O relógio marcava onze horas, e era o último trem. Apesar de correr a plenos pulmões, quando cheguei à estação, o trem já fazia a curva e a fumaça se espalhava pelo vale.
Fiquei desolado. O que iria fazer sozinho naquela estação, àquela hora da noite?
A estação era escura, lúgubre. A umidade tomava conta das paredes. Por ser muito antiga, algumas paredes já haviam desabado.
Então, tive uma sensação estranha. Alguém me observava.
O sentimento era sufocante.
Comecei a suar, apesar do frio que a noite trazia.
Minha garganta estava seca; precisava de água.
Olhei em volta e, na penumbra, vi uma porta que deveria ser um banheiro.
Fui até lá, e realmente era o banheiro masculino.
Entrei, ainda me sentindo mal.
O lugar estava em péssimo estado. O cheiro era insuportável, o que me fez sentir ainda pior. O chão estava coberto de água suja, misturada com fezes espalhadas por todo canto. Ratos nem se davam ao trabalho de se afastar quando percebiam minha presença. Também havia baratas do tamanho de gafanhotos.
Eu me sentia atordoado pelo mal-estar, agravado pelo cheiro fétido, pela sujeira, pelos animais e pelos insetos.
De repente, virei-me em direção à porta e percebi que não estava sozinho.

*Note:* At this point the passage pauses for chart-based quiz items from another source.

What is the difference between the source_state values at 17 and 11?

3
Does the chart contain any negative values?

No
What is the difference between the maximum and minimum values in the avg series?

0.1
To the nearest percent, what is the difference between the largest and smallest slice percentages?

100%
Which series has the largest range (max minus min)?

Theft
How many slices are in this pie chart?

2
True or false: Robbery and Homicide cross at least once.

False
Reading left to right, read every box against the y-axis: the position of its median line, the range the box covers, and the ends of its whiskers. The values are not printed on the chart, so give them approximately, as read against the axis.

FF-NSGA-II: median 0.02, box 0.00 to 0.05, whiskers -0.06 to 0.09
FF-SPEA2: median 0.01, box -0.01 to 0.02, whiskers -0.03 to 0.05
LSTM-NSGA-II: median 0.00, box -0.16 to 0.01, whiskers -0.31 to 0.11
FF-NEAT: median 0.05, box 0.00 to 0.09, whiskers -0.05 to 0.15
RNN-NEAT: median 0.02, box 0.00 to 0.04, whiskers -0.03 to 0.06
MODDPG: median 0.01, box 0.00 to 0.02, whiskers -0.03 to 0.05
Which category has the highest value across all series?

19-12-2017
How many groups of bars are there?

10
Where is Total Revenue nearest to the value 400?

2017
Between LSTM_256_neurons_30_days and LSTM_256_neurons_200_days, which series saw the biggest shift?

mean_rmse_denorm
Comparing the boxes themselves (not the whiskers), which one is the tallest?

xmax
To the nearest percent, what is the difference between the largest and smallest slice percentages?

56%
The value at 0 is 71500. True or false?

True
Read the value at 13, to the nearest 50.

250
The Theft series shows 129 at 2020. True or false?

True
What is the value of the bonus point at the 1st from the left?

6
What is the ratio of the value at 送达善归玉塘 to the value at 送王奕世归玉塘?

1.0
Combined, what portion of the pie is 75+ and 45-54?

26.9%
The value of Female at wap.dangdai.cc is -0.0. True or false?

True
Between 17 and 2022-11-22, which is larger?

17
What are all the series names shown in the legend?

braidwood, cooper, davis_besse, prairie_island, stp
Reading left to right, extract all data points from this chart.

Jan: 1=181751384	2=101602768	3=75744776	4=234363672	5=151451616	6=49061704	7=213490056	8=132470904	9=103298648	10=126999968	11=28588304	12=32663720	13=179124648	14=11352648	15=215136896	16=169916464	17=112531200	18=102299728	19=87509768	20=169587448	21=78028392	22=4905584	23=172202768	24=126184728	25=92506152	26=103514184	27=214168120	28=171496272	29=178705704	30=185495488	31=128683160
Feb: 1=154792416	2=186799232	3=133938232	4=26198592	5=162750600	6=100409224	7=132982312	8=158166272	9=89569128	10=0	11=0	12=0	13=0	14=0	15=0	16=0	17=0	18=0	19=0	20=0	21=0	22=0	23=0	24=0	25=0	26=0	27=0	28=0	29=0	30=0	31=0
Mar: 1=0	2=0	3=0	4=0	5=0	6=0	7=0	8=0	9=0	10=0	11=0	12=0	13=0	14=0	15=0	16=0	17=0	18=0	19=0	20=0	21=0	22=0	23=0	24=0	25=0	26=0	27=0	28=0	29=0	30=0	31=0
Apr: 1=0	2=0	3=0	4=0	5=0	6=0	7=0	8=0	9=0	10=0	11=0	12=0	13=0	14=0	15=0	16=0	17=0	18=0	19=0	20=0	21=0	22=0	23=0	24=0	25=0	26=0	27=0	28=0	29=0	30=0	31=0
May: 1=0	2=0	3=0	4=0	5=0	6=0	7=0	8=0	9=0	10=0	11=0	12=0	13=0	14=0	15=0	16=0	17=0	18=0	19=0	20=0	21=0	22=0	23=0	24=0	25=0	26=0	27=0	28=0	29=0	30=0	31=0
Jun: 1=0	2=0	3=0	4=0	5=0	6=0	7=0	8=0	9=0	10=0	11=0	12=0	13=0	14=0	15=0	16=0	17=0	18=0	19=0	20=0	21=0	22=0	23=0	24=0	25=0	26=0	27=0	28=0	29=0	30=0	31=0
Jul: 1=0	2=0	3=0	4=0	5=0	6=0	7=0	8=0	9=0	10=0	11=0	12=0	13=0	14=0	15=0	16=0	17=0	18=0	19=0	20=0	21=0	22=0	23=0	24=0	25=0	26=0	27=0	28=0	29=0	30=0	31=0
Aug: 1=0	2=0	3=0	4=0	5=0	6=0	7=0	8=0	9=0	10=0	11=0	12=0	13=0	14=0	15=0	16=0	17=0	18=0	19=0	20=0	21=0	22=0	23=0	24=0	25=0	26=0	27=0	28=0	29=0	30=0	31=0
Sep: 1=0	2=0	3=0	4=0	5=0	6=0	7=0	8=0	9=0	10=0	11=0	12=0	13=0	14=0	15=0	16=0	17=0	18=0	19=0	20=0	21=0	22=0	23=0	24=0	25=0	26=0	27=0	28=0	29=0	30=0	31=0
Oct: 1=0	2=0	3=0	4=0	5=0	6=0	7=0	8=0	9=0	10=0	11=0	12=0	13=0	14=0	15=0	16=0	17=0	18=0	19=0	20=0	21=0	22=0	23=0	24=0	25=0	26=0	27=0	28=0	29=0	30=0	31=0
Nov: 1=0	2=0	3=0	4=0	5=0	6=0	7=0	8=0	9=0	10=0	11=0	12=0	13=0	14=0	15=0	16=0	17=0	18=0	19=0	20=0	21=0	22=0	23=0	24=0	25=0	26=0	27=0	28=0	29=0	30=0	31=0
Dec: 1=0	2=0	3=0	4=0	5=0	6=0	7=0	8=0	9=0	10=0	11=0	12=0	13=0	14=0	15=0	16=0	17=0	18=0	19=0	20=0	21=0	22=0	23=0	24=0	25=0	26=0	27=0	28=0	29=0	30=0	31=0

Minha primeira visão foi de um par de olhos ameaçadores. A tez branca e retesada era a personificação do mal que, ainda há pouco, eu sentira lá fora.
A figura era a de um homem com roupas maltrapilhas, exalando um cheiro ainda mais forte do que o que eu já sentia.
Tudo aconteceu muito rápido. Percebi que ele segurava um pedaço grande de madeira.
O golpe veio rápido, mas tive tempo o suficiente para entender o que estava por acontecer e acompanhar a trajetória da madeira em minha direção.
O impacto foi muito forte. Da minha cabeça voaram pedaços. Meu cérebro se esfacelou, e o corpo colapsou.
A água fétida recebeu meu corpo. Enquanto caía, consegui visualizar minha mãe cuidando de mim quando criança. Senti-me jovem, já adulto, e então uma luz muito forte perpassou meu corpo, embora eu ainda percebesse que o banheiro continuava tão escuro quanto antes.
A luz me elevou, e vi meu corpo caído, sem vida, na escuridão. A sensação era boa, quase libertadora, e a dor sentida já ficara para trás.
Mas então ouvi uma voz que parecia vir de todos os lados:
— O trem sempre leva quem chega atrasado.